Osman Mirghani
TT

The Geneva Negotiations for a Ceasefire in Sudan are Faltering for These Reasons

The American approach to managing the Geneva negotiations regarding the Sudanese war is bound to fail; every indication and recent development points in that direction. Success in negotiations requires adequate preparation, as well as effective communication with the parties that allows for understanding their positions and helps in overcoming the clear obstacles that could prevent the concerned parties from taking part. However, Washington, for reasons only it knows, the result of miscalculation, or an excessive belief in the capacity of pressure and arm bending to deliver the results it seeks, decided to proceed with the talks in Geneva on schedule despite the obvious obstacles.
The United State may have defined its objectives and vision for the negotiations, but it has not given enough thought to the complexities of the situation, nor was it sufficiently communicative with the Sudanese government and its military leadership. The US did not discuss how to address the reservations and demands the government is insisting on and has emphasized in every statement about potentially resuming negotiations in Jeddah.
Washington relied primarily on phone call diplomacy in communications with Sovereignty Council Chairman and Army Commander of the Army General Abdel Fattah al-Burhan, citing "security reasons" for not sending its envoy to Port Sudan to meet with Sudanese officials- a weak excuse at best.
Special Envoy Tom Perriello’s only meeting with a Sudanese government delegation, in Jeddah, was certainly not enough to overcome the obstacles to a resumption of the negotiations and guarantee the implementation of the Jeddah Declaration (issued in May 2023), a key demand of the Sudanese government. They also want any new negotiations to be an extension of the Jeddah talks rather than going back to square one.
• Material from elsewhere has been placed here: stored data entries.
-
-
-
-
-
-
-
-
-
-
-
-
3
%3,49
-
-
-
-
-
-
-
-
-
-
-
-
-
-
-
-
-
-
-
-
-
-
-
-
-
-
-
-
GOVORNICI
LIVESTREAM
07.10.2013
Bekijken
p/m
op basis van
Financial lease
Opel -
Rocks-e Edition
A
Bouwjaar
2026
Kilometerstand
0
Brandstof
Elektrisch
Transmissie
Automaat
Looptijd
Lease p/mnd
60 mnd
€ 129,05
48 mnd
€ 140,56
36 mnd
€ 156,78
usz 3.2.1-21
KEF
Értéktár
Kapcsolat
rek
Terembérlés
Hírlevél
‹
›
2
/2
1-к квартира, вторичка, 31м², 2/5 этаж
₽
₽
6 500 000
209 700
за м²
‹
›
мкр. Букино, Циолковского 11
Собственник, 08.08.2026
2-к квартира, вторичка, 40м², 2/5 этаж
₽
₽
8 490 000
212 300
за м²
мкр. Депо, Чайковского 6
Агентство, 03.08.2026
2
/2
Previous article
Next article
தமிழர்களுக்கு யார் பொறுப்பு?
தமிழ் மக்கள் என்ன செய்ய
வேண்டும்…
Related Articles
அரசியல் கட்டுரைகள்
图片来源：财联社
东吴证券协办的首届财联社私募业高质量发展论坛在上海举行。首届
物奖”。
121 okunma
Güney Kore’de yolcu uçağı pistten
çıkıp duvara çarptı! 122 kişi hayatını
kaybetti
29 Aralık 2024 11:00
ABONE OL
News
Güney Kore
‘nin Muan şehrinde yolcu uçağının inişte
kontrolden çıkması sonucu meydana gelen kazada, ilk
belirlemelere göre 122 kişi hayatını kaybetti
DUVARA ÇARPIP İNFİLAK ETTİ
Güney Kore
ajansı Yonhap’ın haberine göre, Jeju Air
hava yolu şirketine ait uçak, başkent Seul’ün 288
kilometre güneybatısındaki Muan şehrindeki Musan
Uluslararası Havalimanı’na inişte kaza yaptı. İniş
They also want the same parties that took part in the last round to take part this time, with no additions.
Since it was decided that the negotiations would be moved from Jeddah to Geneva, it has been clear that Washington wants to take the lead and frame the negotiations in line with its vision. It has gone so far as to impose the participants despite being fully aware of the Sudanese government's strong reservations about bringing new parties to the table.
The Sudanese government explicitly spoke of the US envoy being misinformed about the situation in Sudan, hinting that he trusts the misleading information given to him by certain parties within "Taqadum.” Remarkably, Perriello has himself admitted that Sudanese "civilians" he has been in contact with proposed an expansion of the negotiations and the inclusion of new parties.
The problem, here, is that while no one doubts he genuinely wants to succeed, he may not have fully understood the full complexity of the conflicts in Sudan, or the extreme polarization that helped ignite the war and is now perpetuating it. Thus, relying on one side for information inevitably leads him to clash with those who have a radically different perspective, the Sudanese government side, which is precisely what happened.
In light of these circumstances, and after the postponement of the Cairo meeting between Perriello and a government delegation- in which they were supposed to discuss the implementation of the Jeddah Declaration (specifically the stipulation that the Rapid Support Forces withdraw from civilian homes, neighborhoods, and civilian and service facilities)- any remaining hopes for a breakthrough in Geneva that ends the hostility, however slim, have disappeared.
Where are the Geneva meetings headed from here?
In my estimation, the most that can be achieved is an agreement to open corridors that allow for the entry of urgently needed humanitarian aid, and commitments to continue efforts to end the war. We have already seen signs that this could happen. The Sudanese government announced that it would open the Adré corridor on the Sudanese-Chadian border for three months. This announcement was followed by statements issued by US Secretary of State Antony Blinken and Special Envoy Perriello about an agreement to open three corridors for the delivery of aid being imminent. The statement issued by General al-Burhan yesterday, in which it was announced that all Sudanese border crossings would be placed under the supervision of the Sovereignty Council, can also be understood within this context.
Over the next few days, we will have more details about the corridors, the implementation of the agreements, and the frameworks for monitoring and tracking aid convoys. However, the Sudanese government will likely open the corridors for brief and intermittent periods as it assesses and monitors whether the routes are being exploited to deliver more military supplies to the Rapid Support Forces, which is the primary concern of the Sudanese army.
As for the question of ending the hostilities and the resumption of direct negotiations, it will take more time. Success is contingent on three factors: first, the extent of the upcoming election’s impact on the US administration. Second, whether there is any tangible progress that translates Washington's statements about addressing the reservations raised by the Sudanese government. Third, and most importantly, developments on the ground, which will likely evolve rapidly.